Because air volume alone tells you nothing about how hard the fan must work.
A fan is not selected by airflow only.
It must deliver:
required volume required pressure gas conditions operating environment Two fans can both deliver 20 m³/sec, but one may need 20 kW while another may need 300 kW.
All of these are critical for proper fan selection.
Temperature Changes Everything
20 m³/sec air at 30°C is NOT equal to 20 m³/sec gas at 250°C.
Hot gas is lighter.
Density changes.
Fan performance changes.
Power changes.
Material requirements change.
Speed changes.
Example
Ambient air:
density ≈ 1.2 kg/m³
Hot flue gas:
density ≈ 0.7 kg/m³
Same volume.
Completely different fan behavior.
Gas Composition Also Matters
20 m³/sec clean air:
easy
20 m³/sec acidic corrosive gas:
special metallurgy required
20 m³/sec abrasive rice husk ash:
wear-resistant fan required
Same volume.
Different machine.
Static Pressure Matters More Than Most People Think
A fan delivering:
20 m³/sec @ 50 mmWG
is NOT remotely similar to:
20 m³/sec @ 500 mmWG
Power ratio:
10x
Because pressure requirement dominates fan power consumption.
Fan Curve Reality
A fan does not “guarantee volume.”
Actual airflow depends on system resistance.
Customer asks for:
20 m³/sec
But if pressure becomes too high, the same fan may only deliver:
12 m³/sec
Because the operating point shifts.
So airflow is not fixed by demand alone.
Practical Mistake in Fan Replacement
Buyer says:
“Existing fan is 20 m³/sec.”
New supplier matches only the volume.
Pressure is ignored.
Result:
Replacement fan fails.
Because the previous fan may have been:
20 m³/sec @ 450 mmWG
While the new fan is:
20 m³/sec @ 150 mmWG
Looks similar on paper.
Fails in actual plant operation.
Better Fan Selection Questions
Instead of asking only volume, ask:
Required flow (m³/sec)?
Static/total pressure (mmWG)?
Gas temperature?
Gas composition?
Dust loading?
Continuous or intermittent duty?
Material requirement?
Altitude?
Control method?
Real Industrial Analogy
Saying:
“I need a 20 m³/sec fan”
is like saying:
“I need a truck.”
Without explaining:
carrying sand or cotton?
5 km or 500 km?
flat road or mountains?
Meaningless.
Final Industrial Truth
Volume tells how much air.
Pressure tells how hard the job is.
Without both, fan selection becomes guesswork.
FAQs
1. Why is airflow alone not enough for fan selection?
Airflow only tells the quantity of air required.
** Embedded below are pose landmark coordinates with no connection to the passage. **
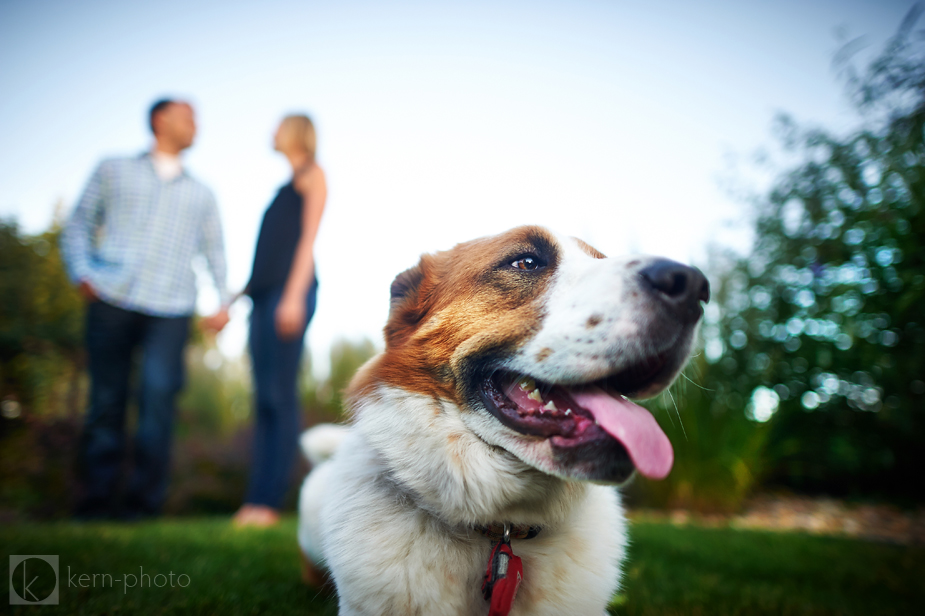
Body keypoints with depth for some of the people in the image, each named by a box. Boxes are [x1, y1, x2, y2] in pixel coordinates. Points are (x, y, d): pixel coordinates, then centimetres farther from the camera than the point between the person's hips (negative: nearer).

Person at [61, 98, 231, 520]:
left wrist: (224, 302, 6)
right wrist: (82, 274, -3)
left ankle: (143, 500, -7)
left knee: (158, 395, -15)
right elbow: (78, 227, 14)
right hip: (111, 300, 0)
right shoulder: (114, 170, 19)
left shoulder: (200, 194, 25)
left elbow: (215, 251, 20)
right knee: (106, 401, 0)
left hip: (171, 310, 1)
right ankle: (97, 498, 11)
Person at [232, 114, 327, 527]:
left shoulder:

It does not tell how much resistance the fan must overcome. Pressure, temperature, gas density, and system conditions are equally important.
2. What happens if a fan is selected only by volume?
The fan may become undersized or oversized, leading to smoke leakage, poor airflow, excessive power consumption, low efficiency, and operational failure.
3. Why does pressure affect fan power so much?
Fan power increases with both airflow and pressure.